Tassa su merendine e bibite gassate? In alcuni Paesi esiste già (e funziona)

La proposta del ministro dell’Istruzione, Lorenzo Fioramonti, potrebbe fare bene sia alla salute sia all’economia. Ecco perché

La proposta del ministro dell’Istruzione, Lorenzo Fioramonti (M5s), di tassare merendine e bibite gassate, non è piovuta dal cielo all’improvviso. C’è tutto un razionale dietro, anche se molti non lo sanno. Innanzitutto, questa stessa idea è stata raccomandata dall’Organizzazione mondiale della sanità (Oms) come uno dei possibili strumenti per ridurre il consumo di zuccheri e tutelare dunque i cittadini: un uso eccessivo di queste sostanze, infatti, si associa a un rischio più elevato di malattie come l’obesità, il diabete, il cancro e le malattie cardiache. “Come tassare il tabacco aiuta a ridurre il consumo di tabacco, tassare le bevande zuccherate aiuta a ridurre il consumo di zuccheri” si legge in un rapporto dell’Oms. Inoltre, questa misura è già stata adottata in diversi Paesi, circa 40 secondo uno studio del World cancer research fund (Wcrf) del 2018, fra cui Norvegia, Finlandia, Ungheria, Francia, Belgio, Portogallo, Catalogna, Regno Unito, Irlanda, Messico, alcune amministrazioni locali degli Usa. Con effetti davvero sorprendenti. In Messico, per esempio, nei due anni successivi all’introduzione di una tassa del 10%, i consumi di zucchero sono diminuiti dell’8,2%. In Catalogna, si è assistito a una riduzione del 22% nell’uso di bevande zuccherate, che sono state sostituite nel mercato da bevande senza zuccheri o “light”. A Berkley, città degli Stati Uniti, si è registrato un calo del 50% fra le famiglie con bassi redditi.
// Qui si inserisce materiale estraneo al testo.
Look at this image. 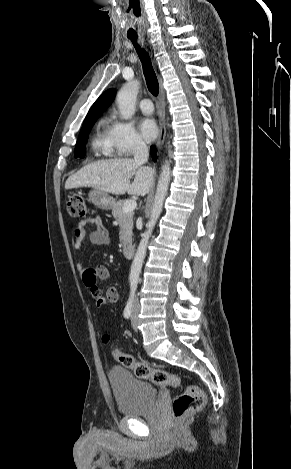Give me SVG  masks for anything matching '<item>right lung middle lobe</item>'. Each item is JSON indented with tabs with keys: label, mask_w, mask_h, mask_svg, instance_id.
<instances>
[{
	"label": "right lung middle lobe",
	"mask_w": 291,
	"mask_h": 469,
	"mask_svg": "<svg viewBox=\"0 0 291 469\" xmlns=\"http://www.w3.org/2000/svg\"><path fill=\"white\" fill-rule=\"evenodd\" d=\"M97 118H87L84 120L83 126L81 128L76 147H75V157L83 158L85 156V142L88 137V134L96 122Z\"/></svg>",
	"instance_id": "1"
}]
</instances>
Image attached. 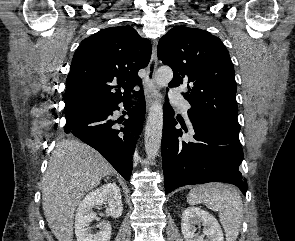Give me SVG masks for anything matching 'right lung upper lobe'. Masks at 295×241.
Returning a JSON list of instances; mask_svg holds the SVG:
<instances>
[{
	"mask_svg": "<svg viewBox=\"0 0 295 241\" xmlns=\"http://www.w3.org/2000/svg\"><path fill=\"white\" fill-rule=\"evenodd\" d=\"M151 50L149 40L130 26L106 28L84 39L66 80L65 115L130 97L142 84L138 71L148 65Z\"/></svg>",
	"mask_w": 295,
	"mask_h": 241,
	"instance_id": "cb5924a9",
	"label": "right lung upper lobe"
}]
</instances>
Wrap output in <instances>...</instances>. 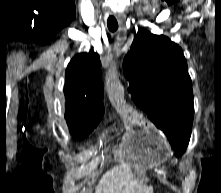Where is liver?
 I'll list each match as a JSON object with an SVG mask.
<instances>
[{
    "label": "liver",
    "mask_w": 221,
    "mask_h": 193,
    "mask_svg": "<svg viewBox=\"0 0 221 193\" xmlns=\"http://www.w3.org/2000/svg\"><path fill=\"white\" fill-rule=\"evenodd\" d=\"M137 183L129 170L124 167H114L108 170L100 179L95 193H136Z\"/></svg>",
    "instance_id": "obj_1"
}]
</instances>
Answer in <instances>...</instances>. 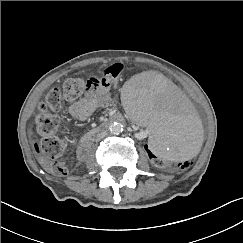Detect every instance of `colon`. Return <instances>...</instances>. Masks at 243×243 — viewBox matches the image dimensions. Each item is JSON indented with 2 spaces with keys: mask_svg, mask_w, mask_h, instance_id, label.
<instances>
[{
  "mask_svg": "<svg viewBox=\"0 0 243 243\" xmlns=\"http://www.w3.org/2000/svg\"><path fill=\"white\" fill-rule=\"evenodd\" d=\"M123 70L121 63H113L105 67L99 75H96L95 70L89 69L86 72L88 80L78 77H70L64 80L62 88L51 89L44 100L37 107L35 124L38 133L42 136L39 143L36 144V150L42 155L44 168L57 176H62L66 173V168L63 162V155L67 149V142L58 137L56 132L60 125V119L57 112L60 110L62 101H72L80 97L84 91L92 86L101 84L110 86L116 83ZM96 75V76H95ZM144 145L143 153L148 157L156 167L163 168L168 165V162L158 156L153 150L142 141ZM196 163L193 160L177 161L172 164L175 170H191L195 168Z\"/></svg>",
  "mask_w": 243,
  "mask_h": 243,
  "instance_id": "1",
  "label": "colon"
}]
</instances>
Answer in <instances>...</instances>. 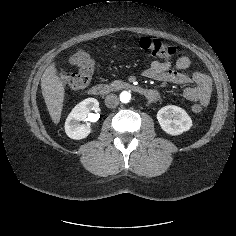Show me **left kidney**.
<instances>
[{
	"label": "left kidney",
	"instance_id": "1",
	"mask_svg": "<svg viewBox=\"0 0 236 236\" xmlns=\"http://www.w3.org/2000/svg\"><path fill=\"white\" fill-rule=\"evenodd\" d=\"M157 120L163 131L174 136L192 127V120L187 112L175 105L162 107L157 113Z\"/></svg>",
	"mask_w": 236,
	"mask_h": 236
}]
</instances>
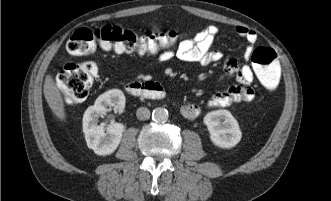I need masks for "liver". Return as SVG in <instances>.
<instances>
[{"instance_id": "liver-1", "label": "liver", "mask_w": 331, "mask_h": 201, "mask_svg": "<svg viewBox=\"0 0 331 201\" xmlns=\"http://www.w3.org/2000/svg\"><path fill=\"white\" fill-rule=\"evenodd\" d=\"M43 92L45 99L54 115L59 120L65 121L66 113L63 97L50 74L45 77Z\"/></svg>"}]
</instances>
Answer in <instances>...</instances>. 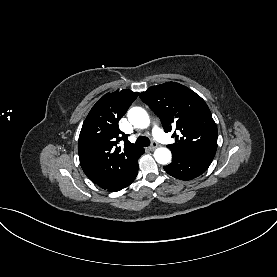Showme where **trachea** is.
Masks as SVG:
<instances>
[{
	"label": "trachea",
	"instance_id": "3493384b",
	"mask_svg": "<svg viewBox=\"0 0 277 277\" xmlns=\"http://www.w3.org/2000/svg\"><path fill=\"white\" fill-rule=\"evenodd\" d=\"M135 143L137 146L146 147L150 145V140L147 137L140 136L137 138Z\"/></svg>",
	"mask_w": 277,
	"mask_h": 277
}]
</instances>
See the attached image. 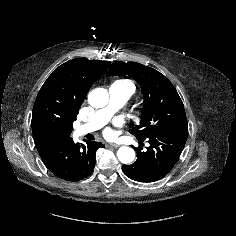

C’è, però, chi teme che una tassazione su merendine e bibite gassate possa comportare tantissimi licenziamenti. Ebbene, secondo uno studio pubblicato dall’American Public Health Association nel 2014, non è così: la perdita di posti di lavoro nel settore delle bevande gassate sarebbe più che compensata dall’aumento negli altri settori, anzi nel complesso si registrerebbe un leggero aumento degli occupati. Fra l’altro, questa misura ridurrebbe la spesa pubblica. Stando a un altro studio accademico, questa volta del 2012, a fronte di un’accisa di un centesimo di dollaro per oncia di zucchero (28,35 grammi) la spesa sanitaria si ridurrebbe di 17 miliardi di dollari in 10 anni.